143 S.E. 256 | N.C. | 1928
STACY, C. J., not sitting. This is an action for actionable negligence instituted by plaintiff against the Frederickson Motor Express Lines, Inc., and the United States Fidelity and Guaranty Company.
It is alleged in the complaint: "The defendant, the United States Fidelity Company, is, and at the time of the matters hereinafter alleged, was a corporation having its principal office in the city of Baltimore, State of Maryland, and duly licensed to engage in the business in the State of North Carolina, and to issue and become bound upon bonds and policies of casualty, accident and indemnity insurance, and particularly upon that class of bonds required by chapter 50, Public Laws of North Carolina, 1925. That in accordance with the provisions of chapter 50 of Public Laws of North Carolina of 1925, the defendant, United States Fidelity and Guaranty Company, on 7 May, 1927, issued its bond or policy of insurance for the protection of the public against injuries received through the negligence of its codefendant, which said bond or policy of insurance was in force at the time of the matters herein complained of and covered the motor truck of its codefendant, which said motor truck is hereinafter referred to."
The defendant demurred on the ground that this joinder was prohibited by section 6 of chapter 136 of the Public Laws of 1927. The court below overruled the demurrer, and the defendants appealed to this Court. We think the demurrer should have been sustained.
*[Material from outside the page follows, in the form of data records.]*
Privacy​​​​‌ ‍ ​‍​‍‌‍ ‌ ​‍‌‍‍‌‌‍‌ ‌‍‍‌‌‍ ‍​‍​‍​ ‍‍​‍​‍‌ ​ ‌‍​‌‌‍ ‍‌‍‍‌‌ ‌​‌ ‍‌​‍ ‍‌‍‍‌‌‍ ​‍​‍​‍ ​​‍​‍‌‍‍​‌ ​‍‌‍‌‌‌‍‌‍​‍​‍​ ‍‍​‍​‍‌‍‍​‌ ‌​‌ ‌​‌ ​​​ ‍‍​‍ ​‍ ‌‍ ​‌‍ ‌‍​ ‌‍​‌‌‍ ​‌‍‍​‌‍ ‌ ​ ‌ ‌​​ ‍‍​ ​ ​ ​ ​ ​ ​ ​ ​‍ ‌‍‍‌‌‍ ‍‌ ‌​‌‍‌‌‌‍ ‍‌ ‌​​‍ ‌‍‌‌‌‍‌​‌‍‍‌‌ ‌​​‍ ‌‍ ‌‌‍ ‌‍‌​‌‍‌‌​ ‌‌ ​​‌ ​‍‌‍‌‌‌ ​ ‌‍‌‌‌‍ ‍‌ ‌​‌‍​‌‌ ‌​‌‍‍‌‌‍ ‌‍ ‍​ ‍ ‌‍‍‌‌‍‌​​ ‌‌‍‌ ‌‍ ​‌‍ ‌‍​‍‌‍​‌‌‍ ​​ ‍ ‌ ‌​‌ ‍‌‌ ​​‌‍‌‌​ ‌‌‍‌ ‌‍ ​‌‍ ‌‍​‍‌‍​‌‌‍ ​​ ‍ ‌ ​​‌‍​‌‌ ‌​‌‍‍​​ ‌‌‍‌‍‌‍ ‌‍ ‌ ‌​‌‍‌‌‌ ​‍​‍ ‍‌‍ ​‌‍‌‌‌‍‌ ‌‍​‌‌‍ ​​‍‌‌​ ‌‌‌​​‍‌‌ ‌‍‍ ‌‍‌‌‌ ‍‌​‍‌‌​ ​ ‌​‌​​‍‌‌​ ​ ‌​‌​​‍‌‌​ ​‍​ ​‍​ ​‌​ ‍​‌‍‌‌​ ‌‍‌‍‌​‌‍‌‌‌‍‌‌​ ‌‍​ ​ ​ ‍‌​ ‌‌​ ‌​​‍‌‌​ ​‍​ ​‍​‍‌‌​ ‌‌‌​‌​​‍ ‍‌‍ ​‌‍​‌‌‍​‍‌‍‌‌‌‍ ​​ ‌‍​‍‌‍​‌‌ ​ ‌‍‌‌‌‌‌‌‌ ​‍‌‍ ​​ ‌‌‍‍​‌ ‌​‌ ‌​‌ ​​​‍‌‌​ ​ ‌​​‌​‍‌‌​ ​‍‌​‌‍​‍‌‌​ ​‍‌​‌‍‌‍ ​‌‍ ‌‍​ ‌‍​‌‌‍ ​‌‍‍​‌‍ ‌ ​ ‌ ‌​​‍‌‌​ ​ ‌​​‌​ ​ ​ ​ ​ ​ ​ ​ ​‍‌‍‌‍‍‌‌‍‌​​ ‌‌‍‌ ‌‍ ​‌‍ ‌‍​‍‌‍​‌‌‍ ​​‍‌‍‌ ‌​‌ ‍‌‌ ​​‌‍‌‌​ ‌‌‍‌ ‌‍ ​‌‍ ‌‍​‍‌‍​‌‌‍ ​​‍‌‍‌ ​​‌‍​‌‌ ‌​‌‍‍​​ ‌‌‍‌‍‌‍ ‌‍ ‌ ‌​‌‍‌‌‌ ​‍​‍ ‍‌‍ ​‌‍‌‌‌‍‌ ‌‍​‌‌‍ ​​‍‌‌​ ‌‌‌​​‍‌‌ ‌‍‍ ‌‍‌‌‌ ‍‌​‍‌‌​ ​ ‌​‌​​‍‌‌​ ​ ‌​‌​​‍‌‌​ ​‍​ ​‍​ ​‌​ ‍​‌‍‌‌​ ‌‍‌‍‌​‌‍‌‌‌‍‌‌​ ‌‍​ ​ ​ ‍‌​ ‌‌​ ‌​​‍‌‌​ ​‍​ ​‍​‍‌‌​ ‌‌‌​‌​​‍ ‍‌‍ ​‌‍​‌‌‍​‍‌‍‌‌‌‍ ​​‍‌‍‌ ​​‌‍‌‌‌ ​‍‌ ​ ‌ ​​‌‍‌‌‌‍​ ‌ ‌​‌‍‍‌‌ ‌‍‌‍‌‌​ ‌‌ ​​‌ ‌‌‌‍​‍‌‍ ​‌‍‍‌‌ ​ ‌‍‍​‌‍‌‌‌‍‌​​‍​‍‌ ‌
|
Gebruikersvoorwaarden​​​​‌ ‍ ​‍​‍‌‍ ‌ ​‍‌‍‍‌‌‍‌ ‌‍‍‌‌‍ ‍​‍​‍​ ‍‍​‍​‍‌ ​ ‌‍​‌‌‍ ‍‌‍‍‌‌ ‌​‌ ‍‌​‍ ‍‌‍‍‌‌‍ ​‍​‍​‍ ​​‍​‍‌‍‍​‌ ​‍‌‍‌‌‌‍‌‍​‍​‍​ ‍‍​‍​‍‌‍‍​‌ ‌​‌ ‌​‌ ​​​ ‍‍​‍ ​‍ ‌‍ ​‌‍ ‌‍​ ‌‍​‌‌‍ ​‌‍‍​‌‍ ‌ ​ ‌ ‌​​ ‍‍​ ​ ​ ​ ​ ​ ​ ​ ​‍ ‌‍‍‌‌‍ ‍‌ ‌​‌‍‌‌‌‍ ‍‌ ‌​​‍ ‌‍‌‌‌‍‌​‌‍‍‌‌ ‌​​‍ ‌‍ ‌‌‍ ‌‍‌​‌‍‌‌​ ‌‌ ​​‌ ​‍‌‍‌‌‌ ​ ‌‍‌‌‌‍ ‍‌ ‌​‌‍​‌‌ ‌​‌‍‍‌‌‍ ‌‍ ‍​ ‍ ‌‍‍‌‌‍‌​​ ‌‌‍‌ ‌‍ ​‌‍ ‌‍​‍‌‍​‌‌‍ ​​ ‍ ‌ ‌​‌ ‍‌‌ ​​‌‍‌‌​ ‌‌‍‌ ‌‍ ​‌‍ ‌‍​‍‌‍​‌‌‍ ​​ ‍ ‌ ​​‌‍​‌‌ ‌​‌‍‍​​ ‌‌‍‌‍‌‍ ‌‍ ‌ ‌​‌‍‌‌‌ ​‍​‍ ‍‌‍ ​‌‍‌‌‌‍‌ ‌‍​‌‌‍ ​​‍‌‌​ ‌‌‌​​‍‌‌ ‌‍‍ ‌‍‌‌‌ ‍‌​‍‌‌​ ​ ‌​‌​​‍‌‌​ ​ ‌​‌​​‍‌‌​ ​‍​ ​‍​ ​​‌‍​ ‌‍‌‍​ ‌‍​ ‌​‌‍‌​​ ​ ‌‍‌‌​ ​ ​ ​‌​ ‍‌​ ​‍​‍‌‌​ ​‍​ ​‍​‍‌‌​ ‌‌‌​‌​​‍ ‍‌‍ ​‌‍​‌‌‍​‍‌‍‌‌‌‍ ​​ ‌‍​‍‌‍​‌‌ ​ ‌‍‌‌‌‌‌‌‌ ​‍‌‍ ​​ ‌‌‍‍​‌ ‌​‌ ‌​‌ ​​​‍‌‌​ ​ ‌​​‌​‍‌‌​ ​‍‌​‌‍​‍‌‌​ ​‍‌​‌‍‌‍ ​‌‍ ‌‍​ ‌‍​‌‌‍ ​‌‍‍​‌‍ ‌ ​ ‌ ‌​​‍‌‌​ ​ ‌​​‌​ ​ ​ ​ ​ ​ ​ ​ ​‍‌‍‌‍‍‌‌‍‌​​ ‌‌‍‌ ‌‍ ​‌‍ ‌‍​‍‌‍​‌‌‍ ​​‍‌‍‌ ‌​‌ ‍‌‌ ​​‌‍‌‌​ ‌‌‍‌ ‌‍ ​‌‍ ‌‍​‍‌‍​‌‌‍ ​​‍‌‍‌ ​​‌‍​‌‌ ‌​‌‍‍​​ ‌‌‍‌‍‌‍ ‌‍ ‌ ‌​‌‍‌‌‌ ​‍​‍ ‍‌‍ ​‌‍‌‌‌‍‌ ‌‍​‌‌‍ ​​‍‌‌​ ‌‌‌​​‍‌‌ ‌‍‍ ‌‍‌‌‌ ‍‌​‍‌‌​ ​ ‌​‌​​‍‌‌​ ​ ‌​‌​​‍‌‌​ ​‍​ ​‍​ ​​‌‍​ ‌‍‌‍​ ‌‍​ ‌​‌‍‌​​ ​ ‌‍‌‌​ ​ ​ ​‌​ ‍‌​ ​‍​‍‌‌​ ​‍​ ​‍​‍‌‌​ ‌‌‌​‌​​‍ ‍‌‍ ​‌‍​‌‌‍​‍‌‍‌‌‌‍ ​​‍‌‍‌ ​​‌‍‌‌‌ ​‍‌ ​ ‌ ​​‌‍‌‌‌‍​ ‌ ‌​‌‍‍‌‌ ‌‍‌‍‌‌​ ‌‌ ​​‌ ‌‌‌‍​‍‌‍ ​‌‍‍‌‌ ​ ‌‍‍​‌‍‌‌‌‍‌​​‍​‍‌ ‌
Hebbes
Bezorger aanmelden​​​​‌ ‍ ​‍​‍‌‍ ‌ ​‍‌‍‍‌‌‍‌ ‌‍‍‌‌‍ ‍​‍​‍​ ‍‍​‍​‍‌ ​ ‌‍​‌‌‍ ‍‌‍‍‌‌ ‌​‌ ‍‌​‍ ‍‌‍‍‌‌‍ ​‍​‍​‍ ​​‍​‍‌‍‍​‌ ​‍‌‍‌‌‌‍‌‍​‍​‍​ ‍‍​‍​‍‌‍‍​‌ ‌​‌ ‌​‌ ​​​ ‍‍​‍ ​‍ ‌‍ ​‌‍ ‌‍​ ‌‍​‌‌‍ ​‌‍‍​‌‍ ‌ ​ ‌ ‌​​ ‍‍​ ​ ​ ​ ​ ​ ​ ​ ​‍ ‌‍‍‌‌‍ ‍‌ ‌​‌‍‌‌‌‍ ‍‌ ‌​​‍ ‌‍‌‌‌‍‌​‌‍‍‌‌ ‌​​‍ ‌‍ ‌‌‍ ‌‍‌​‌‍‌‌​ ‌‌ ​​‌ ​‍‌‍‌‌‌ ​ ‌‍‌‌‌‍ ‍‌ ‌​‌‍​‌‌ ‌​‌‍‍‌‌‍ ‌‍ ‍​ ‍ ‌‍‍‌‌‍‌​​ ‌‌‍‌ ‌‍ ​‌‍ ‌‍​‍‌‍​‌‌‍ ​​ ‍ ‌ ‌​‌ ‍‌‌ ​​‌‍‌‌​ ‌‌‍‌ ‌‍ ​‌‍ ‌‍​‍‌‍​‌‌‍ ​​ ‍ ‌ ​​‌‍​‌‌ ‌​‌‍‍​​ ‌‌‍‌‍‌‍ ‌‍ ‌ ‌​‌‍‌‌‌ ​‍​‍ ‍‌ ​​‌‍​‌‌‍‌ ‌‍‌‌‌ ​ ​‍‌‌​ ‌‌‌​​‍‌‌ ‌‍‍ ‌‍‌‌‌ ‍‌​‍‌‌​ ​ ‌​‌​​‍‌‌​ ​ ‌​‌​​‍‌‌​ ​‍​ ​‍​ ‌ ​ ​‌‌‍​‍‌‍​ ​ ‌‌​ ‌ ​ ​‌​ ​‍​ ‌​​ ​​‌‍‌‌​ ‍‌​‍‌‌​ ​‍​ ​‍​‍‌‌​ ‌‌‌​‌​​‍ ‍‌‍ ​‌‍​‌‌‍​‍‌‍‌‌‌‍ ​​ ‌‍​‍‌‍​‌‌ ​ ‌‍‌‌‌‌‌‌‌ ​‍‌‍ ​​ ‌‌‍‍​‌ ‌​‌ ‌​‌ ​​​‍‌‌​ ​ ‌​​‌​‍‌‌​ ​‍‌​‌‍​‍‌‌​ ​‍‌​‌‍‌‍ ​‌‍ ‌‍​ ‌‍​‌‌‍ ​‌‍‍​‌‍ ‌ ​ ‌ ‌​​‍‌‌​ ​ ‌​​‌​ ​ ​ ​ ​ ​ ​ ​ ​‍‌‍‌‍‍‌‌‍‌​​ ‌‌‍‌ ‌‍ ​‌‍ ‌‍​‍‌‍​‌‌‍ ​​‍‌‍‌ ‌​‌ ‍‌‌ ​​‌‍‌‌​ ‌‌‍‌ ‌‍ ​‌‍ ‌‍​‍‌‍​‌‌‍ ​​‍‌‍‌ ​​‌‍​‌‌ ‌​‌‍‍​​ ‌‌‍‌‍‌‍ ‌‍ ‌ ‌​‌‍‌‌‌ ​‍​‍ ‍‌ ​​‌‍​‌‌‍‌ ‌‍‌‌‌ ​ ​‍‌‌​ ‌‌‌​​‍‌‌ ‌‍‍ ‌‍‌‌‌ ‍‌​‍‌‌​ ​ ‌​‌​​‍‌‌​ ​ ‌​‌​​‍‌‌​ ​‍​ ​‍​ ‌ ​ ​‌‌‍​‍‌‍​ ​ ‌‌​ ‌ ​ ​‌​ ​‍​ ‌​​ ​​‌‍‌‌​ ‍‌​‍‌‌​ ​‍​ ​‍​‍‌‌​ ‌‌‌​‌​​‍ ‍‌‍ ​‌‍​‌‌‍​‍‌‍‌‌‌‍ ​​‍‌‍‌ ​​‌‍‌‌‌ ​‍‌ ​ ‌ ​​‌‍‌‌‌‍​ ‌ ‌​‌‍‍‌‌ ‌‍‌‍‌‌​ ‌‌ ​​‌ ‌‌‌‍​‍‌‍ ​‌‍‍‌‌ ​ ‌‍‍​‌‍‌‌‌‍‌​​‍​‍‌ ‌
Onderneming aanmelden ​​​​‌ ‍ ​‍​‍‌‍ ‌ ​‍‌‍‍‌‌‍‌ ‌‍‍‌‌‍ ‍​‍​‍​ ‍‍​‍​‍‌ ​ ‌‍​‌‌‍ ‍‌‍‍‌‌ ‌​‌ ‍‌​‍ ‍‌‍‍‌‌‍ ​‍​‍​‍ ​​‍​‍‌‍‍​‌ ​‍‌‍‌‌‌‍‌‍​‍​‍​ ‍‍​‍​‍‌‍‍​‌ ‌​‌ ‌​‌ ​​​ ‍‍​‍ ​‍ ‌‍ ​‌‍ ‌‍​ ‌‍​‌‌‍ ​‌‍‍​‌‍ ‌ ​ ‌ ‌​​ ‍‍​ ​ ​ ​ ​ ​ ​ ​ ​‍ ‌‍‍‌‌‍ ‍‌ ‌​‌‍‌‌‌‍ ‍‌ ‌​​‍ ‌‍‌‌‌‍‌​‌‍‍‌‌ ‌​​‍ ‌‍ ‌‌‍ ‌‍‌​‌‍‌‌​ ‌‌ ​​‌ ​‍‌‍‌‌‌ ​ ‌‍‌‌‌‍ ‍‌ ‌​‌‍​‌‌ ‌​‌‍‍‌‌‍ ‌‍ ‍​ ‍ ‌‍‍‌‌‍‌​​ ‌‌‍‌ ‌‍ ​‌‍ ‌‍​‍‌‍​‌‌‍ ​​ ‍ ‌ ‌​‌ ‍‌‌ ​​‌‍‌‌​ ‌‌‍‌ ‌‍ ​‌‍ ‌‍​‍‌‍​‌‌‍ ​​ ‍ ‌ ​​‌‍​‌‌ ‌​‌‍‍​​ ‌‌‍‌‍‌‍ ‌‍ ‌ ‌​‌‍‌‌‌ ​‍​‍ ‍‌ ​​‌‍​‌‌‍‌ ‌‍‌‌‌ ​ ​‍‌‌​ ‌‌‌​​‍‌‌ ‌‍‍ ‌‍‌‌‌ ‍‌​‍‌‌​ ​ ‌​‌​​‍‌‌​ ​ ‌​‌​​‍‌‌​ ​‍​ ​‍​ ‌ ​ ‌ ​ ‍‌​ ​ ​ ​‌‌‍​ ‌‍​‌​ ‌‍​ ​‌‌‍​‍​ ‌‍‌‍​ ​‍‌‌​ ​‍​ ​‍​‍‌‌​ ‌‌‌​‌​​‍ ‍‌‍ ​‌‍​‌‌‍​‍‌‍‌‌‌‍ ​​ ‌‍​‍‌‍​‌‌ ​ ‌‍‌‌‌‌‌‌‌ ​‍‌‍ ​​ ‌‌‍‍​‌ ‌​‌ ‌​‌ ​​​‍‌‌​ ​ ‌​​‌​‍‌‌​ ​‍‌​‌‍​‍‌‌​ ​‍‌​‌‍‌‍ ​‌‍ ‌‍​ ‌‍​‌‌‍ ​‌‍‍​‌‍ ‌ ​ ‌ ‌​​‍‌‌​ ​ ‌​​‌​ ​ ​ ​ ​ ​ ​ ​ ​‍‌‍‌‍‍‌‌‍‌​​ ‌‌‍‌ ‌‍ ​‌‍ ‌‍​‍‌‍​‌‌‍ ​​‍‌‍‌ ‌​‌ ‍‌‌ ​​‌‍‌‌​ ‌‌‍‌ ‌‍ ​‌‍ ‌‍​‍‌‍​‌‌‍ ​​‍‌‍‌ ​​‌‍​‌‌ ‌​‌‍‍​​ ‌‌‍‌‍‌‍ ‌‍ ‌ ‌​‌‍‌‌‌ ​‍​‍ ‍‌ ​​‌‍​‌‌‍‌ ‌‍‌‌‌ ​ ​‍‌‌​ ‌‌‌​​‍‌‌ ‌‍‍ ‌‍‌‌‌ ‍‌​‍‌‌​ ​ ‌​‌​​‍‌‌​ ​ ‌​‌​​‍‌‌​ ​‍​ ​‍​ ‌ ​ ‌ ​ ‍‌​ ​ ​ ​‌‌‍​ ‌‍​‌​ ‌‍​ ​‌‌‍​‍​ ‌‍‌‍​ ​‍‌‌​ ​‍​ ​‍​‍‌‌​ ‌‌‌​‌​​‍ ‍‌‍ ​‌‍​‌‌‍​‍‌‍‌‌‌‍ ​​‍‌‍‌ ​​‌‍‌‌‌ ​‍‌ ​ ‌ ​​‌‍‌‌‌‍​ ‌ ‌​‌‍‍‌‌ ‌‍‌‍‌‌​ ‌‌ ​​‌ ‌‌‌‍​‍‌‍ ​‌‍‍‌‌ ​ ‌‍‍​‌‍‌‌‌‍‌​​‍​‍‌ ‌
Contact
This Court in Harrison v. Transit Co.,
Public Laws 1927, chap. 136, sec. 6, which, after prescribing that the commission shall, in granting franchise certificate to operate passenger and freight motor lines, and providing for requiring such applicants to procure and file with the commission proper liability and property damage insurance, insuring passengers and the public receiving personal injury by reason of an act of negligence arising from the operation of any motor vehicle by the applicant upon the public highways of the *684 State, etc., provides: "In any action in the courts arising out of damageto person or property, the assurer shall not be joined in the actionagainst the assured; but upon final judgment against the assured, theassurer shall be liable within the limitations of the policy for the amountrecovered and all the court costs." (Italics ours.)
It seems that the Legislature enacted the above provision to meet the decision in the Harrison case, supra, and we must so hold.
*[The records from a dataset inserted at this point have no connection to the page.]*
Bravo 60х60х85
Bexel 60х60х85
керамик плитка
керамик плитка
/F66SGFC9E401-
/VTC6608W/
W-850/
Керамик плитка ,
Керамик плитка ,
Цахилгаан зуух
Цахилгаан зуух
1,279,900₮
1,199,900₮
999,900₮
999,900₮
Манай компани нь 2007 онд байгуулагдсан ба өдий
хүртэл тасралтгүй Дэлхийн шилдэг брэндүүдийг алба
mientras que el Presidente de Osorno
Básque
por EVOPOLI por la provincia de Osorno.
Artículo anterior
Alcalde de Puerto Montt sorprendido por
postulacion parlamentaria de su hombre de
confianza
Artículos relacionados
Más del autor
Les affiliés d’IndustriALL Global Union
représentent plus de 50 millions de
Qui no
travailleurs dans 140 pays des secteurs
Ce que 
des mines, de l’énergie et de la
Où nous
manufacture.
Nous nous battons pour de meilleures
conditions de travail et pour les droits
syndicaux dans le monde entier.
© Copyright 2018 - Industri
Said Public Laws 1927, chap. 136, sec. 20, is as follows: "That all acts or parts of acts in conflict with or inconsistent herewith are hereby repealed to the extent of said conflict or inconsistency; but nothing herein contained shall be construed to relieve any motor vehicle carrier, as herein defined, from any regulation otherwise imposed by law or lawful authority; neither shall this act be construed to affect any obligation arising under duty imposed by nor right of action accruing under chapter fifty, Public Laws of one thousand nine hundred and twenty-five, and amendments thereto. (Sec. 22.) That this act shall be in full force and effect from and after June thirtieth, one thousand nine hundred and twenty-seven."
The summons in the present action was issued 3 January, 1928, and the complaint was verified on the same day. The allegation in the complaint was to the effect that the occurrence or injury upon which the present action was based took place on 26 November, 1927. The bond by defendant Guaranty Company was given 7 May, 1927, and was a "continuing contract." White Co.v. Hickory, ante 42. The occurrence, or injury, took place, and the suit was brought, after the act of 1927, chapter 136, went into effect on 30 June, 1927.
In Graves v. Howard, 159 N.C. at p. 602, quoting in part from Cooley Const. Lim., 402, it is said: "Whatever belongs merely to the remedy may be altered according to the will of the State, provided the alteration does not impair the obligation of the contract; and it does not impair it, provided it leaves the parties a substantial remedy, according to the course of justice as it existed at the time the contract was made. It has accordingly been held that laws changing remedies for the enforcement of legal contracts, or abolishing one remedy where two or more existed, may be perfectly valid, even though the new or the remaining remedy be less convenient than that which was abolished, or less prompt and speedy." Dunnv. Jones, ante, 354; Brown v. Auto Service Co., ante, 647.
Under the facts and circumstances of this case, we must hold that the statute prohibits the joinder of the assurer and the assured.
For the reason given, the judgment of the court below must be Reversed.